Excerpt provided:
——————————

If you haven’t read parts 1 and 2 of my series on Token Curated Registries, check them out first!

For my final post in this series, I will discuss the potential challenges facing TCRs and potential solutions to these challenges as described by various TCR proposals. The objective of this article is not to diminish the importance of TCR projects or the hard work put in by the teams behind these projects. My goal is to increase my understanding of TCR concepts by analyzing everything that could potentially go wrong.

Voting to Win, Not to Curate

A major assumption made by TCRs is that token holders will always vote objectively when an applicant is challenged. In other words, voters will always vote in a way that reflects who they believe should be on the list because this is the best strategy to make profit.

There is, however, a short-term financial incentive for token holders to vote with the majority even if they disagree with the majority. Voting with the majority leads to being awarded with additional tokens while voting in the minority leads to losing tokens. If a token holder can successfully predict the outcome of a vote before they cast their vote, their best strategy for making profit may be predicting the outcome of a vote instead of curating the best list possible. For the purpose of this article, we will refer to this strategy as vote-to-win.

——————————

Material shown:
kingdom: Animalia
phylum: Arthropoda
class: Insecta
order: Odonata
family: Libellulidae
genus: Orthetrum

——————————

Instructions to follow:
Answer these questions from the excerpt on Token Curated Registries:
(a) What does the writer name as their goal for the series' final post?
(b) What major assumption made by TCRs does the excerpt describe?
(c) What happens to token holders who vote in the minority?
The entries aren't needed for this.

Exercise result:
(a) To increase their understanding of TCR concepts by analyzing everything that could potentially go wrong.
(b) That token holders will always vote objectively when an applicant is challenged.
(c) They lose tokens.